Northern pike can grow really big. This spring, fish biologists caught a 20-pound female who had gorged on smaller fish. Her gonads, stuffed with eggs, weighed 2.2 pounds.

"The reward program involves anglers as co-managers to protect the Lake Roosevelt ecosystem," McLellan said. "We need their help to stop the spread of Northern Pike. We hope the reward program will incentivize anglers to kill the pike they catch instead of releasing them back into the lake."

Unless their steady invasion of Lake Roosevelt, which is the Columbia River impounded behind Grand Coulee Dam, is halted they could spread downriver. If they became established below Grand Coulee and Chief Joseph dams, they would pose an enormous threat to efforts to recover ESA-listed salmon and steelhead.

“We need to stop pike from moving downstream now,” McLellan said.

Multiple age classes of pike caught this year in Lake Roosevelt, evidence that the population is growing.

To improve understanding of the population in Lake Roosevelt, every other week this year since February, biologists with the Washington Department of Fish and Wildlife (WDFW), the Colville Confederated Tribes, and the Spokane Tribe have been netting pike in the shoreline shallows around the Colville and Kettle rivers, where the fish school in preparation for spawning in May and early June. It’s part of an effort that began this year, even though the first pike was discovered in the lake in 2009.

Most likely the fish now taking hold in Lake Roosevelt migrated down the Pend Oreille River, which enters the Columbia just north of the international border. The Kalispel Tribe and WDFW have been aggressively removing pike in the Pend Oreille River since 2007 and have been successful in Box Canyon Reservoir. They are now focusing their efforts in Boundary Reservoir, all in an effort to stop the downstream spread of this invasive species.

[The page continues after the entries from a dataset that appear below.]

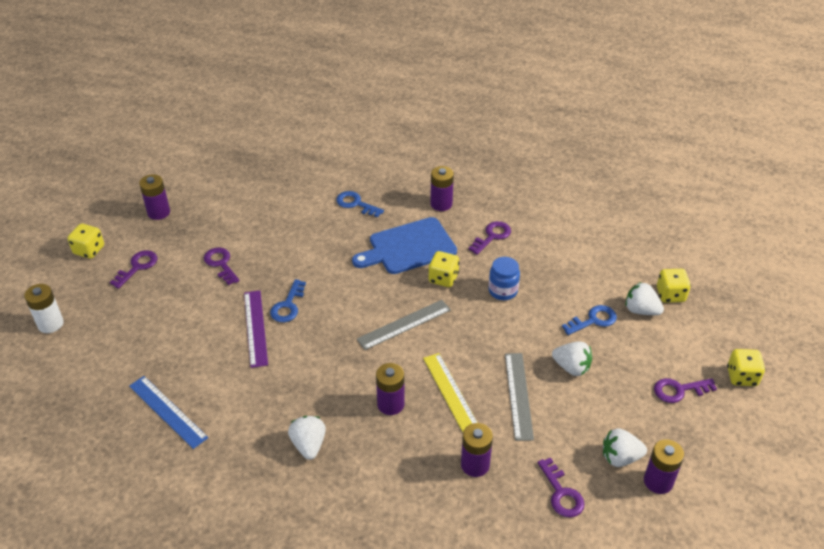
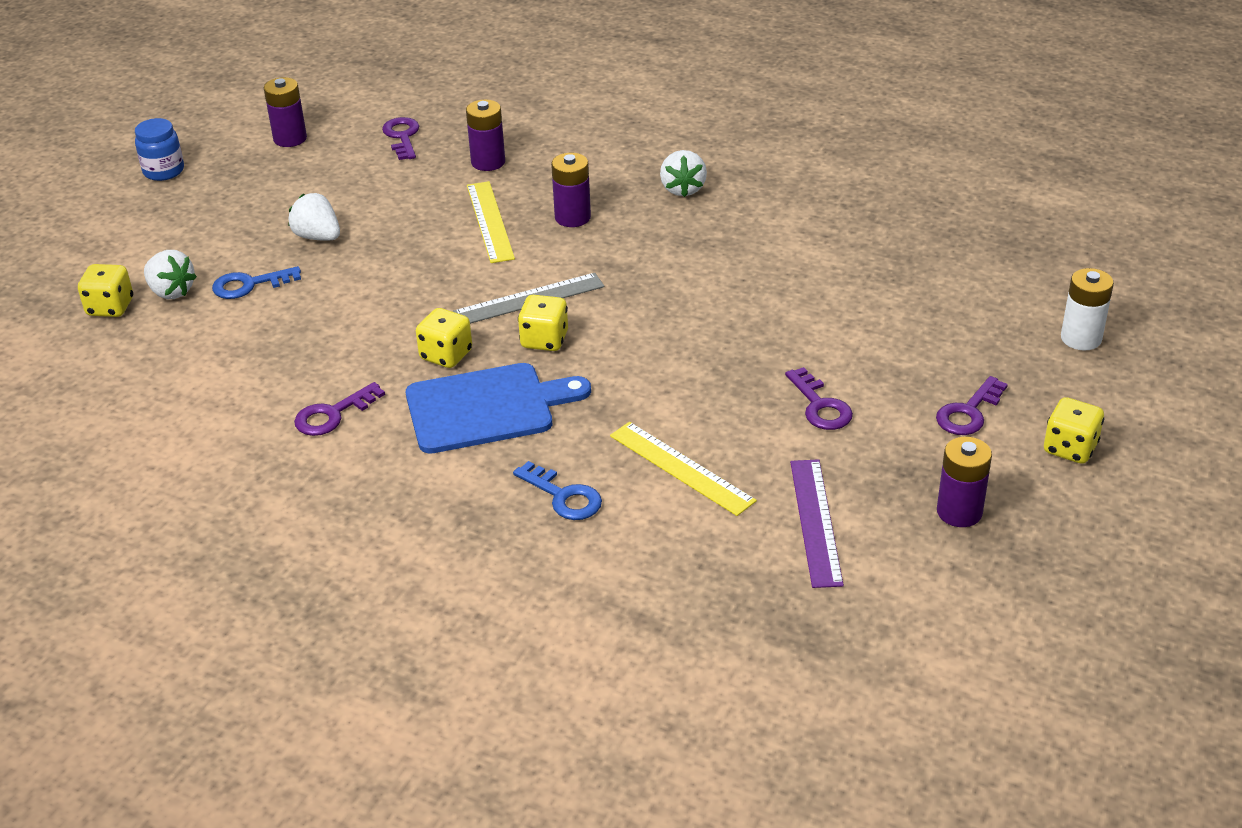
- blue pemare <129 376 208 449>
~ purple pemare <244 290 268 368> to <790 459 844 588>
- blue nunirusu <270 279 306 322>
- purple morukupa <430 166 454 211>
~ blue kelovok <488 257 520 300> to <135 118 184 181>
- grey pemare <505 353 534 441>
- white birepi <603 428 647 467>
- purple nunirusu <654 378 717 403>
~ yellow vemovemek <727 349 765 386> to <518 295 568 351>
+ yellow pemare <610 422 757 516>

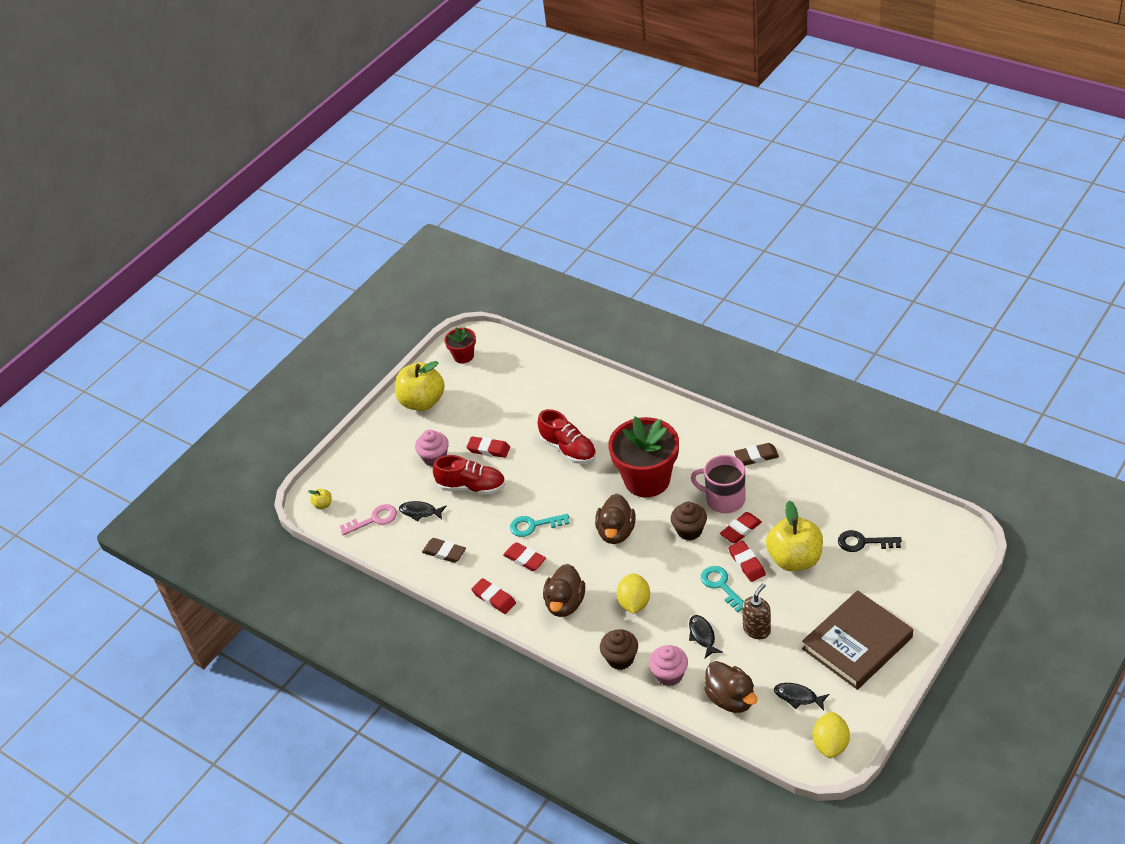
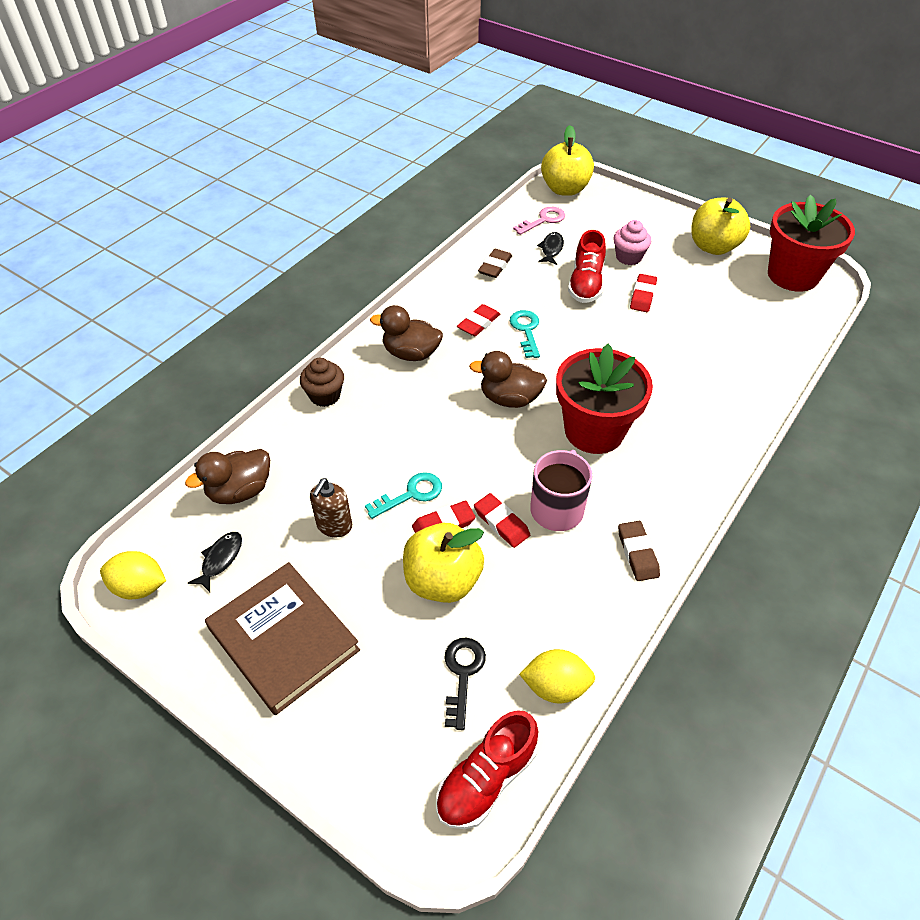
~ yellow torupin <308 489 332 509> = <541 125 594 196> x2.48
~ pink nunirusu <340 504 397 535> = <513 207 565 235> 105 degrees counterclockwise
~ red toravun <445 327 476 363> = <768 195 855 292> x2.03
- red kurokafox <471 578 516 614>
~ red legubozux <538 409 596 464> to <436 710 538 829>
~ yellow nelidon <617 573 650 614> to <519 649 595 703>
- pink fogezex <649 645 688 686>
- brown fogezex <671 502 707 540>
- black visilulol <689 615 723 658>
~ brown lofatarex <742 583 771 639> = <310 478 352 538> 75 degrees clockwise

In March, Washington Power Council member Guy Norman visited Lake Roosevelt and spoke with Colville and Spokane tribe biologists as they netted pike. “I was amazed by the number of adult pike they were catching with so little effort,” Norman said. “It certainly rang the alarm bells for me. This is something that could have significant ecological effects on the lake, and on fisheries both in the lake and downriver. We need to get on top of it.”

The Council is concerned about the expansion of invasive pike, and in February 2016 recommended support for efforts by the Spokane Tribe to reduce proliferation in Lake Roosevelt, based on a proposal supported by public comments and independent scientific review. The Colville Confederated Tribes have also been funding suppression efforts through their Columbia River Fish Accord with the Bonneville Power Administration and with internal tribal funds.

There is no doubt the pike numbers are higher this spring than during the same period in 2016, McLellan said. Through April 5, 702 were caught ranging in size from 12 to 42 inches and averaging 17 inches and 2 pounds per fish. That’s more than 10 times as many as were caught during the same period in 2016. The research fishing will continue periodically through early June when spawning will be over and the fish will move into deeper water. Next fall, researchers will electro-fish and gillnet the shorelines, as they have in recent years, to assess and remove the population of juvenile pike.

Voracious predation by pike on smaller fish imperils ongoing efforts to raise and release trout, Kokanee, and other game fish into the lake to replace and rebuild species including salmon and steelhead that were wiped out by the construction of Grand Coulee and Chief Joseph dams. While pike are popular with recreational fishers -- there is no catch limit in Idaho or Washington – many anglers toss them back after hooking them. 

Meanwhile, the Colville Tribe and WDFW have established monitoring stations downriver in Lake Roosevelt, in Lake Rufus Woods behind Chief Joseph Dam, in the Okanagan River, and in Banks Lake, the reservoir above Grand Coulee that supplies irrigation water to the 600,000-acre Columbia Basin Project. Water samples will be tested for pike DNA that would serve as an early warning that the predators, even a small number of them, are present so that eradication efforts could begin quickly.

“The population will keep expanding if we are not aggressive enough with the removal,” McLellan said.